До Клингмана было добрых двадцать миль — я думаю, нынешней молодежи двадцать миль показались бы очень неплохим концом. Но тогда считали, что это сущие пустяки. Все мы были отменными ходоками. Тот же Джим Вивер мог идти целый день и ни разу не остановиться передохнуть.

Джим был рослый, а я низенький, вроде как сейчас — правда, с тех пор я еще маленько усох, — однако я от него ни на шаг не отставал. Мы пришли в Клингман еще до двенадцати, хотя солнце пекло вовсю, а в три часа пополудни нас обоих уже зачислили в Двадцать девятый. В этом полку я и служил до самого конца войны. В общем, как бы то ни было, а в тот день, девятнадцати лет от роду, я стал солдатом и потом не видел родного дома долгих четыре года.

Твой дядя Бахус, паренек, был уже в Виргинии: мы знали об этом, потому что получили err него письмо. Он воевал в Четырнадцатом полку с самого начала. Он уже успел побывать в первом бою при Манассасе и с тех пор не пропустил, по-моему, ни одного крупного сражения в Виргинии за все четыре года — разве что после Антьетэма, когда его ранили и ему пришлось проваляться четыре месяца.

Уже в те годы у дяди Бахуса были странные убеждения по части религии — ты о них слышал. Пентланды — хороший народ, но спроси у кого хочешь: они малость тронутые, когда дело касается религии. Это про них давно известно. Вот и Бак был такой же. Уже тогда он стал расселлитом[4]; он считал, что конец света близок, и очень боялся прозевать этот ответственный момент. Такая у него была теория. Он еще до войны без устали пророчествовал и обещал светопреставление, а когда война началась — тут Бак сразу понял, что это оно и есть.

Да что говорить! Он ни за какие коврижки не пропустил бы этой войны. Бак пошел на войну не затем, чтобы убивать янки. Никого он не хотел убивать. Он был мягкосердечный, как ребенок, и отважный, как лев. Ребята потом рассказывали, как наткнулись на него при Геттисберге: он стрелял из-за каменного укрытия, и винтовка так раскалилась, что Баку пришлось опустить ее наземь и вытереть руки об штаны — ладони были все в волдырях. Он пел псалмы, говорили ребята, слезы лились у него ручьем — уж не знаю, правда ли, нет ли, — и с каждым выстрелом он начинал новый стих. И я тебе скажу, на счету у него немало убитых, потому что с винтовкой в руках Бак промаху не давал.

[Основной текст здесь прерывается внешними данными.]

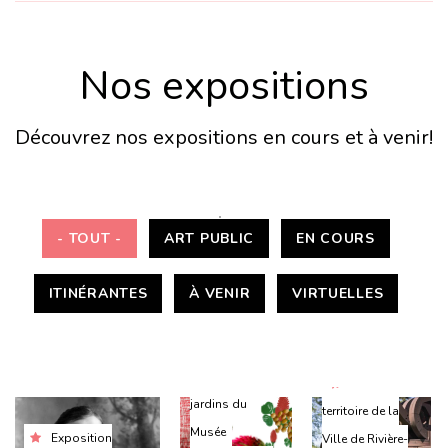
Nos expositions
Découvrez nos expositions en cours et à venir!
- TOUT -
ART PUBLIC
EN COURS
ITINÉRANTES
À VENIR
VIRTUELLES
Hall et
Sur le
jardins du
territoire de la
Musée
Exposition
Ville de Rivière-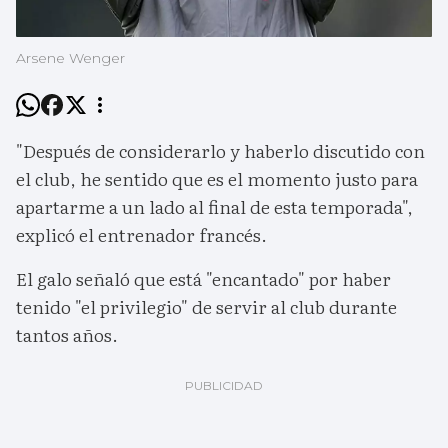
Arsene Wenger
"Después de considerarlo y haberlo discutido con
el club, he sentido que es el momento justo para
apartarme a un lado al final de esta temporada",
explicó el entrenador francés.
El galo señaló que está "encantado" por haber
tenido "el privilegio" de servir al club durante
tantos años.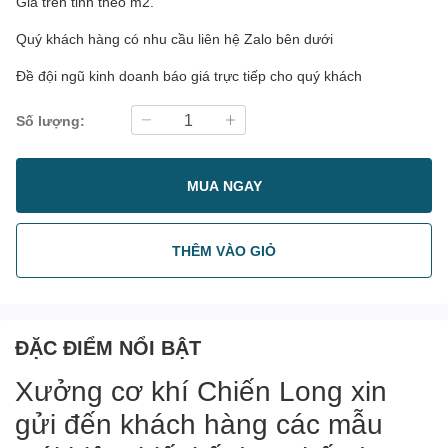
Giá trên tinh theo m2.
Quý khách hàng có nhu cầu liên hệ Zalo bên dưới
Đề đội ngũ kinh doanh báo giá trực tiếp cho quý khách
Số lượng:
MUA NGAY
THÊM VÀO GIỎ
ĐẶC ĐIỂM NỔI BẬT
Xưởng cơ khí Chiến Long xin
gửi đến khách hàng các mẫu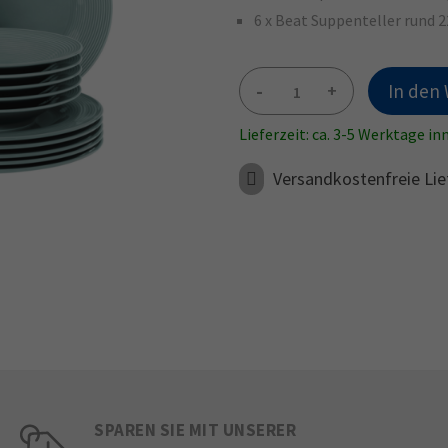
6 x Beat Suppenteller rund 2
-
+
In den
Lieferzeit: ca. 3-5 Werktage i
Versandkostenfreie Lie
SPAREN SIE MIT UNSERER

Но он был добрый человек. Он бы и мухи не обидел. По-моему, он пошел на войну только затем, чтобы поспеть к Армагеддону. Такая уж у него была теория. Когда пришла война. Бак сказал: «Вот оно — началось, тут уж не зевай. Пробил час, — сказал он, — и скоро на земле будет царствие божие, и господь соберет овец одесную, а козлищ — ошуюю, как и было предсказано, — и уж я-то этого не прозеваю».